What’s really bugging me now is Sudoku.

I got into this through a girlfriend, and got hooked. If you’re not familiar with it, Sudoku is a game played on a nine by nine grid, divided into nine three by three grids in which, according to a few starting numbers, you have to fill in each line, row, and mini-grid with all nine numbers. Takes about fifteen minutes once you get the hang of it.

It’s a game of elimination, and there are a few standard tricks you learn at once. Personally, I liked the tricks, and being able to nail a few possibilities right off the bat, but the fact is that in difficult puzzles, it boils down to eliminating things row by row, box by box, column by column.

Once you’re in the elimination phase, there are still some tricks, and two in particular that are driving me crazy. Consider, for simplicity, three boxes in a row:


000 | 000 | 000

00? | 000 | 0?0

00? | 000 | 00?


I’m limited because of the way text renders and being too lazy to draw a picture. But say you’ve gone through the puzzle for a while, and you’ve narrowed things down, so you know that each of those four question marks might have a 3, and that for each box, the 3 can only be in one of the question marks. So, since the two boxes have only two possible places for the 3, if it’s on the bottom row in the left box, it must be on the middle row in the right box, and vice versa, so it cannot be on either of those rows in the middle box, hence the 3 must be in the top in the middle box.

Not so bad.

Now this:


000 | 000 | 0?0

00? | 000 | 000

00? | 000 | 00?


This layout tells you nothing about the middle 3, because it could work out to any of the following:


000 | 000 | 000

003 | === | 000

000 | === | 003

000 | === | 030

000 | 000 | 000

003 | === | 000

000 | === | 030

003 | === | 000

000 | 000 | 000


Any of the three middle rows are potential possibilities. I know this. I can explain it. Yet every single time, without fail, I think, for some reason, that one of the 3’s must be in the bottom row. The thought process runs something like “Well, each of these 3’s must be in the bottom or somewhere else, so one of them must be in the bottom” without ever making the connection that the 3’s alternatives are not mutually exclusive.

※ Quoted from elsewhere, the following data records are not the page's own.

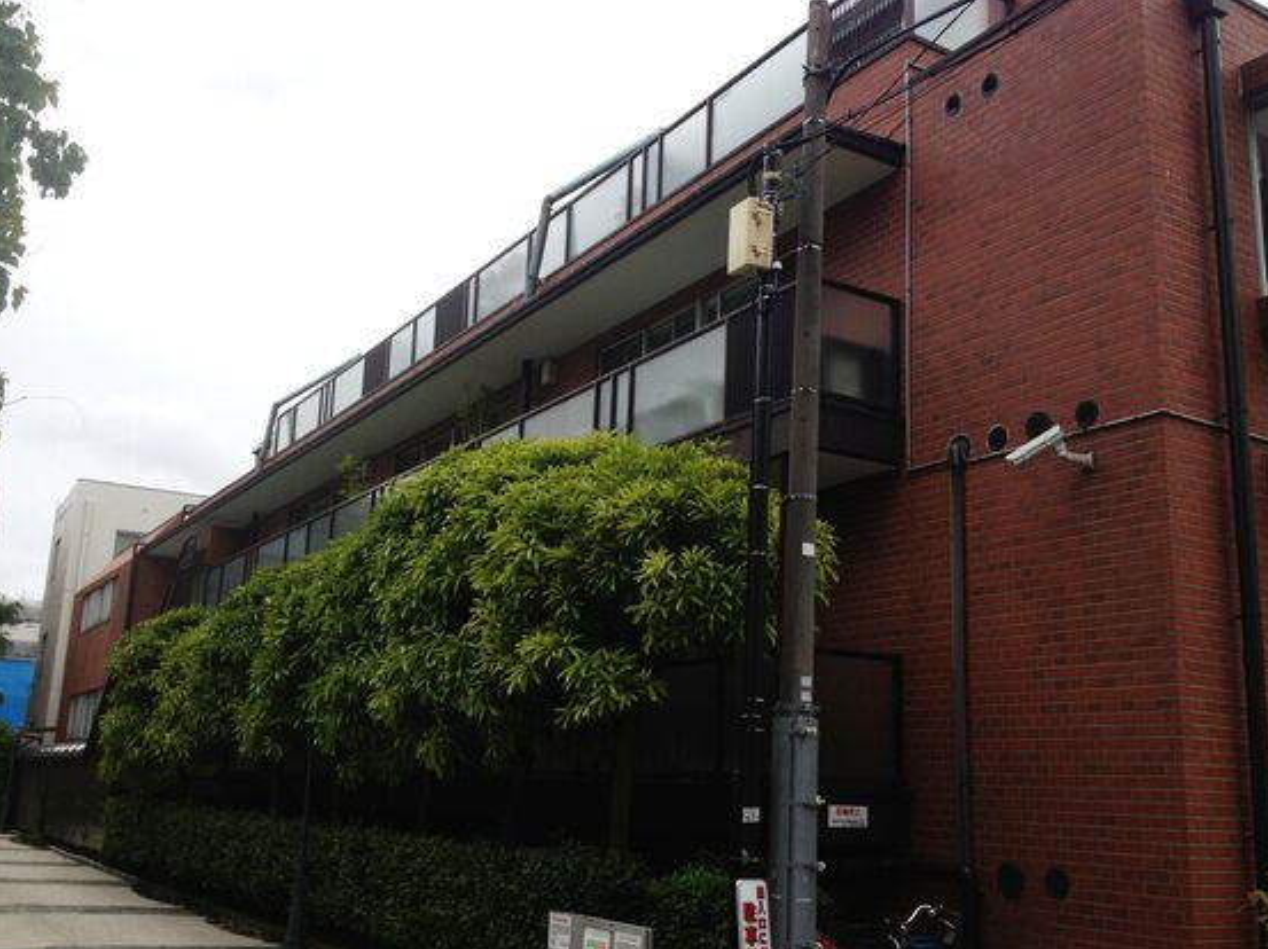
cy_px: 495
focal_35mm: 38
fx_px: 1391
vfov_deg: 37.7
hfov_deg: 49.0
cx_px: 681
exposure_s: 1/1026
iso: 50
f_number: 2.4
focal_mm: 4.28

Invariably, when I play Sodoku, I see this pattern, and I start eliminating the bottom row, and it’s only after hundreds of games that I get a vague warning feeling that something is wrong, and I need to remember what it is.

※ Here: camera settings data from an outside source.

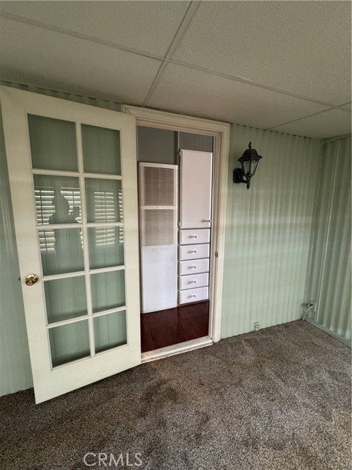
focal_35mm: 14
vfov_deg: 102.1
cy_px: 235
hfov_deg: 85.7
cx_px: 176
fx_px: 190
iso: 500
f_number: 2.2
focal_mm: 2.22
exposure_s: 1/60
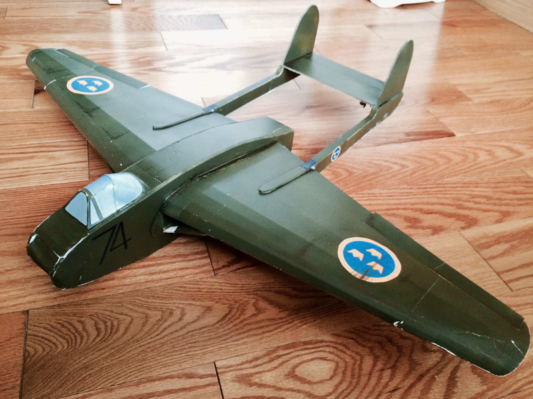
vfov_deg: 48.2
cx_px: 266
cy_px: 200
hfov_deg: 61.7
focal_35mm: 29
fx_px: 447
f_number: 2.2
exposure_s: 1/30
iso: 200
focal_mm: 4.15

The conclusion I’ve come to is that, for whatever reason, my brain can no longer make this logical jump. I can remember why it’s wrong, but my brain is always trying to make the wrong conclusion, reflexively, and it bothers me on a gut level that this is wrong, even though I know it’s wrong.

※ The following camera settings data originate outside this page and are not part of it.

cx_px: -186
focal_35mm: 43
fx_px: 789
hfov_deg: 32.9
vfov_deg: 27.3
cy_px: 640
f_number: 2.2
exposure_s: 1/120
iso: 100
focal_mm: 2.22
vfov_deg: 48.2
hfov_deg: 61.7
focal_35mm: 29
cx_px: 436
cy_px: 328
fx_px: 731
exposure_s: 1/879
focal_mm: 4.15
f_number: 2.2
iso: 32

This wouldn’t be so bad, except that I’ve been a programmer for almost three years now. I work with logic every day. I deal with flowcharts and functional logic constantly and intimately. I teach it five days a week. I make long winded speeches about grammar and if/then structures. I know logic. I debate like a fiend.

Yet, on a fundemental level that must reach down to a missing pack of synapses in my brain, I truly operate as if given any two things with only two options, if they share an option, one of them must choose it.

I can’t for a second believe that some abtract meta-pattern of my life experience has trained me to think this way. I thing I took a drug, got particularly drunk one night, or whacked my head the wrong way, and permanently lost some portion of my brain responsible for making this logical connection.

I do wonder how this might affect my everyday thinking. If I’m avoiding an ex-girlfriend, and I only have two places to go, and she only has two placs to go, and we’re thinking of the party at a mutual friend’s house, do I feel impelled to go if she doesn’t? Do I assume she’ll go if I don’t? If I’m allergic to red and my date’s allergic to white, will I insist on the blush?

It’s the specifics that bug me. One particular name I swore I’d never forget, one connection I cannot make, one skill I cannot relearn. You never forget falling off the bike.

1 There is absolutely no direct physical way to feel parts of your brain working. The sensations are hallucinatory feedback, but still.

This is actually a picture of an old boss.